What the exercise asks:
Revise the records below by changing every "Note" to "Read" and leaving everything else as it is. Omit the pictures from your version.

----------

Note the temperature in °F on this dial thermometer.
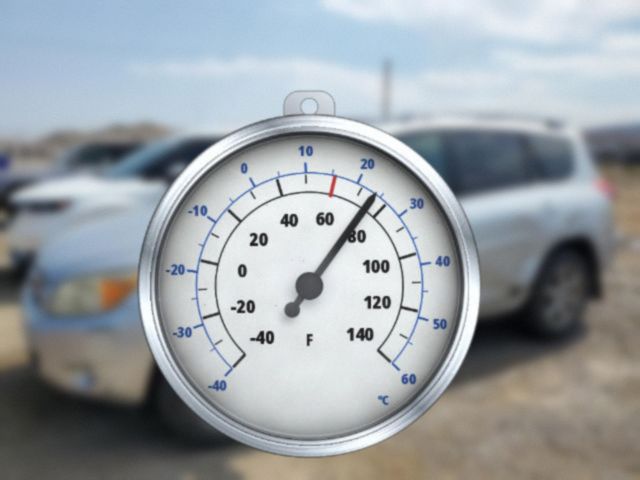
75 °F
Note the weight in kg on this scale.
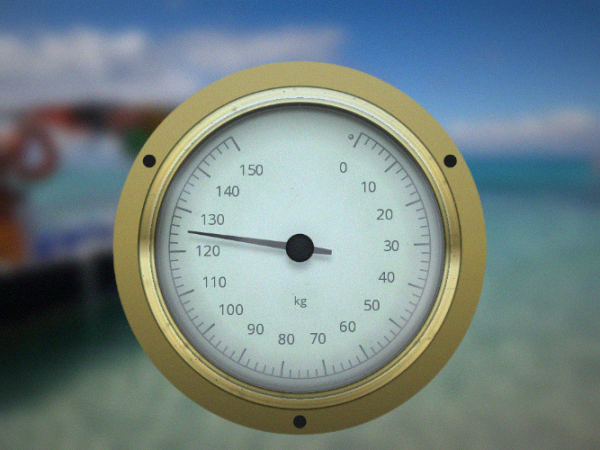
125 kg
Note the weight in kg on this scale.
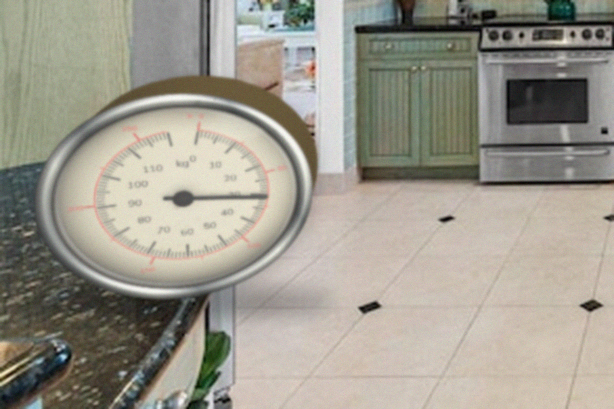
30 kg
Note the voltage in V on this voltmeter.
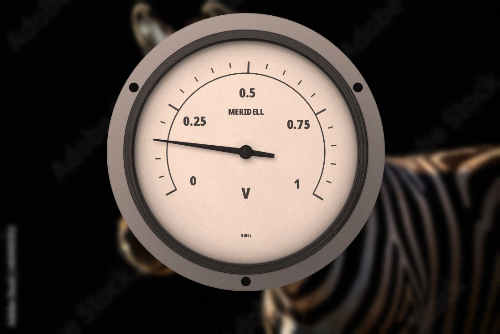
0.15 V
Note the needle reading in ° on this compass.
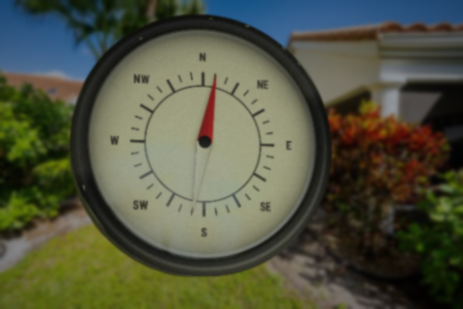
10 °
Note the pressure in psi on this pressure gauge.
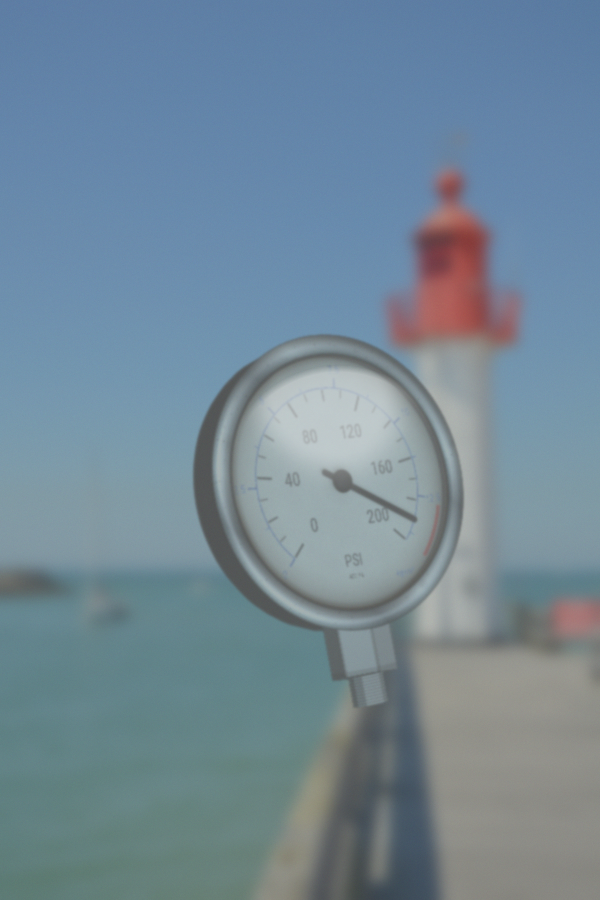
190 psi
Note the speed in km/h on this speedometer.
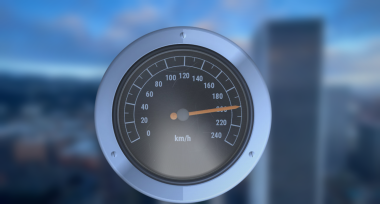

----------

Task result:
Read the temperature in °F on this dial thermometer.
75 °F
Read the weight in kg on this scale.
125 kg
Read the weight in kg on this scale.
30 kg
Read the voltage in V on this voltmeter.
0.15 V
Read the needle reading in ° on this compass.
10 °
Read the pressure in psi on this pressure gauge.
190 psi
Read the speed in km/h on this speedometer.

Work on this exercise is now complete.